Eu entendo que o comportamento do UP deve ser igual ao do down. Se estiver conectado por um link, o up e down deveriam estar no mesmo link.
A não ser que haja um balanceamento do tipo do Raggio que tem no satélite só o down e o up vai por outro meio qualquer, seja discada ou blarga.
Não sei se é isso mesmo que tu tem dúvida.

----------


## Raniel

O que não funciona é o acesso ou o pcc?

----------


## meinel

> O que não funciona é o acesso ou o pcc?


 o pcc funciona normal, o servidor tb...quando ligado no modem direto..
so qundo coloca o servidor atras do pcc q nao funciona...

----------


## Raniel

Então é problema de configuração no servidor. Verifique ip, route, dns e principalmente o nat.

----------


## meinel

> Então é problema de configuração no servidor.
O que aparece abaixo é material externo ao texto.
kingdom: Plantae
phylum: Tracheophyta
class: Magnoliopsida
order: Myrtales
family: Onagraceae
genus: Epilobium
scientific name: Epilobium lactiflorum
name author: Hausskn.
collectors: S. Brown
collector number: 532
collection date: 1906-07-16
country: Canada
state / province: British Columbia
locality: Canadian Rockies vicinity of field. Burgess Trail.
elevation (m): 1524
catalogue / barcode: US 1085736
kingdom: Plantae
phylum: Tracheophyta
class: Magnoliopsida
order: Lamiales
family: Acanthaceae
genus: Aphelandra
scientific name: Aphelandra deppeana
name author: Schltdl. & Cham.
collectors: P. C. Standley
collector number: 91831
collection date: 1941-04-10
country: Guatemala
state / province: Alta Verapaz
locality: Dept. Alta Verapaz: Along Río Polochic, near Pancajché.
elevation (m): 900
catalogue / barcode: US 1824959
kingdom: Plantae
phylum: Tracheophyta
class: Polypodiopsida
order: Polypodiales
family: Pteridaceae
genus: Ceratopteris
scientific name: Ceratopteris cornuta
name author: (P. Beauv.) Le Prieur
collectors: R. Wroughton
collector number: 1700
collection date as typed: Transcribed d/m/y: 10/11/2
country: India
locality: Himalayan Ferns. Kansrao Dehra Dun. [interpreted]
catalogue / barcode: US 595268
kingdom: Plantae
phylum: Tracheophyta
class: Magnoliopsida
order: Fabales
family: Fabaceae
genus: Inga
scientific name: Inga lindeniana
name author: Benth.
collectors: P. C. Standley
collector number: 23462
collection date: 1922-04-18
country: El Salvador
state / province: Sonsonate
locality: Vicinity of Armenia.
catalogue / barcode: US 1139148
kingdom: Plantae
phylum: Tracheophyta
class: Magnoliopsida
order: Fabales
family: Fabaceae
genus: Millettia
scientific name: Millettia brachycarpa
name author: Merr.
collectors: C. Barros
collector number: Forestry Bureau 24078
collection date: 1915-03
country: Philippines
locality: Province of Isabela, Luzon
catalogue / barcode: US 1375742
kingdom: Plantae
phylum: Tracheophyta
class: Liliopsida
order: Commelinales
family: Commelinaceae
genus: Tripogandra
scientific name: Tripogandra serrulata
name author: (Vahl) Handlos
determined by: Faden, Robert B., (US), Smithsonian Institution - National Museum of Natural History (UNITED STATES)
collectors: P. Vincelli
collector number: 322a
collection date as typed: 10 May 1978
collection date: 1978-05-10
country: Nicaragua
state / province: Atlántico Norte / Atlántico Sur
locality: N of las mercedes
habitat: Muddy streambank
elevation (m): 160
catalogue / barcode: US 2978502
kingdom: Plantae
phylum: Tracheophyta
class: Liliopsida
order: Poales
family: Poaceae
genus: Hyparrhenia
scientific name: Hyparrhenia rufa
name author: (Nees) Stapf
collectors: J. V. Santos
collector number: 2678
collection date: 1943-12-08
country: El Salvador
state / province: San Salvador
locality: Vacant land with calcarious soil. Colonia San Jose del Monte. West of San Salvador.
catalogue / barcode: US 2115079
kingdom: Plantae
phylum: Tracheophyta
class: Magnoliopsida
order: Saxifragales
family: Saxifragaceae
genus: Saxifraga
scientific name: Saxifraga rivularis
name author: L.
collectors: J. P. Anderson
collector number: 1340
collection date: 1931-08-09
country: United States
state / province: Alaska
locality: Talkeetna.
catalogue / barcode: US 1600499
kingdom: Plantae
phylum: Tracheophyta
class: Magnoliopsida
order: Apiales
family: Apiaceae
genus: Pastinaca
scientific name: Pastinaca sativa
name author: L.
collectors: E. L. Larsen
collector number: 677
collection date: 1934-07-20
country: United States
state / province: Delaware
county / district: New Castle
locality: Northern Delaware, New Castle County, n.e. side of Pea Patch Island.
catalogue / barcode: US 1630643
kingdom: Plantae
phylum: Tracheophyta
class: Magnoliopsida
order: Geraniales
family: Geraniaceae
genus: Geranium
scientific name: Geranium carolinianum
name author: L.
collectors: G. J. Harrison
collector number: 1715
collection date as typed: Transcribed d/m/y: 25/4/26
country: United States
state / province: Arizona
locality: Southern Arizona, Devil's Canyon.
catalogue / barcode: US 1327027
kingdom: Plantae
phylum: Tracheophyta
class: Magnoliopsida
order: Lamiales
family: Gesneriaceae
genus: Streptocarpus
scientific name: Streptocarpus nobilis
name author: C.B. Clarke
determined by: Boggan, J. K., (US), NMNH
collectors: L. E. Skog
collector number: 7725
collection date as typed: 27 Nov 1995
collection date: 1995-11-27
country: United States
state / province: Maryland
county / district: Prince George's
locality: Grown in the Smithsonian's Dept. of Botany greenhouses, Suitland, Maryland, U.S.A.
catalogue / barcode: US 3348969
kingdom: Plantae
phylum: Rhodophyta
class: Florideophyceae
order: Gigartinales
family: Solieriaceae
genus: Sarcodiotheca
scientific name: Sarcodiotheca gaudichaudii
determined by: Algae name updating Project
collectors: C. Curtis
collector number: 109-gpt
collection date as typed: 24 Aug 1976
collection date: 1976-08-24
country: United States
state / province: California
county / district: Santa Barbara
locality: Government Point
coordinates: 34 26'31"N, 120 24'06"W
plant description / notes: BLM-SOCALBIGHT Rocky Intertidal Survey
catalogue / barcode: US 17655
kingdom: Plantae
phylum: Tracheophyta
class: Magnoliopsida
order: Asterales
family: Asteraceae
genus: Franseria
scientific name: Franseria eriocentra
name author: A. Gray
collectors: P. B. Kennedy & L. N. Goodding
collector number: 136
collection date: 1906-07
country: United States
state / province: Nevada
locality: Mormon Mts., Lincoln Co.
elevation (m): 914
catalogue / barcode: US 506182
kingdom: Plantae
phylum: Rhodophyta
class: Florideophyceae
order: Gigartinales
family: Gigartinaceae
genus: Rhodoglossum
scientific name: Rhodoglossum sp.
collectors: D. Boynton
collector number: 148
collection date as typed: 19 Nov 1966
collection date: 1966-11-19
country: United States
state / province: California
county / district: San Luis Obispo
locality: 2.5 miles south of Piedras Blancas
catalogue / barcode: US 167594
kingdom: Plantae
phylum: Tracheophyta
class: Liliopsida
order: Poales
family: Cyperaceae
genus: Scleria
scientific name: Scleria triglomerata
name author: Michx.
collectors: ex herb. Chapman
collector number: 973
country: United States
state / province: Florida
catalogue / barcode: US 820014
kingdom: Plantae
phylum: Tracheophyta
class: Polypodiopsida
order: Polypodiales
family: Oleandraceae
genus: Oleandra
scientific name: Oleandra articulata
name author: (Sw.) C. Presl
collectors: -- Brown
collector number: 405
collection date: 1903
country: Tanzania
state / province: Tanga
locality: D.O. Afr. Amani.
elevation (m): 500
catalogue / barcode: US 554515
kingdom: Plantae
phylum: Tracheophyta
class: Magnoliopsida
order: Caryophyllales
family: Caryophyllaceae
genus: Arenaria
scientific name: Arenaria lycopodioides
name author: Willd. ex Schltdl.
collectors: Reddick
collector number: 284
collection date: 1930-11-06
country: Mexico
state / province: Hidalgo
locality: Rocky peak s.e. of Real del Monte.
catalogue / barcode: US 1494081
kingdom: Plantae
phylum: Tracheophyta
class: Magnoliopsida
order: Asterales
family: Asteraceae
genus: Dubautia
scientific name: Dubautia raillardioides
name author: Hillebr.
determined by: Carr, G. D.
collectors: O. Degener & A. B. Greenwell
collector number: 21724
Verifique ip, route, dns e principalmente o nat.


 ja refiz todos os passos....
no modem direto funciona..
ta funcionando agora

----------


## tmelooliveira

> Telmo, já que ninguém com experiencia respondeu, vou meter a minha colher.
> 
> Eu entendo que o comportamento do UP deve ser igual ao do down. Se estiver conectado por um link, o up e down deveriam estar no mesmo link.
> A não ser que haja um balanceamento do tipo do Raggio que tem no satélite só o down e o up vai por outro meio qualquer, seja discada ou blarga.
> Não sei se é isso mesmo que tu tem dúvida.


 
E ai 1929... é o Tiago de Torres.. a dúvida é minha...

To pensando no seguinte.. se coloco um link dedicado 1/1 e um adsl 8/0,4.. como ficaria a relação do upload..

Pois o pcc vai achar que o up do 8/0,4 é 8 vezes maior que o de 1/1..

Entendeu minha dúvida... Alem do mais infelizmente não posso parar o provedor para testar isso..

Tomara que alguém possa me dar uma luz... sucesso !!

----------


## 1929

> E ai 1929... é o Tiago de Torres.. a dúvida é minha...
> 
> To pensando no seguinte.. se coloco um link dedicado 1/1 e um adsl 8/0,4.. como ficaria a relação do upload..
> 
> Pois o pcc vai achar que o up do 8/0,4 é 8 vezes maior que o de 1/1..
> 
> Entendeu minha dúvida... Alem do mais infelizmente não posso parar o provedor para testar isso..
> 
> Tomara que alguém possa me dar uma luz... sucesso !!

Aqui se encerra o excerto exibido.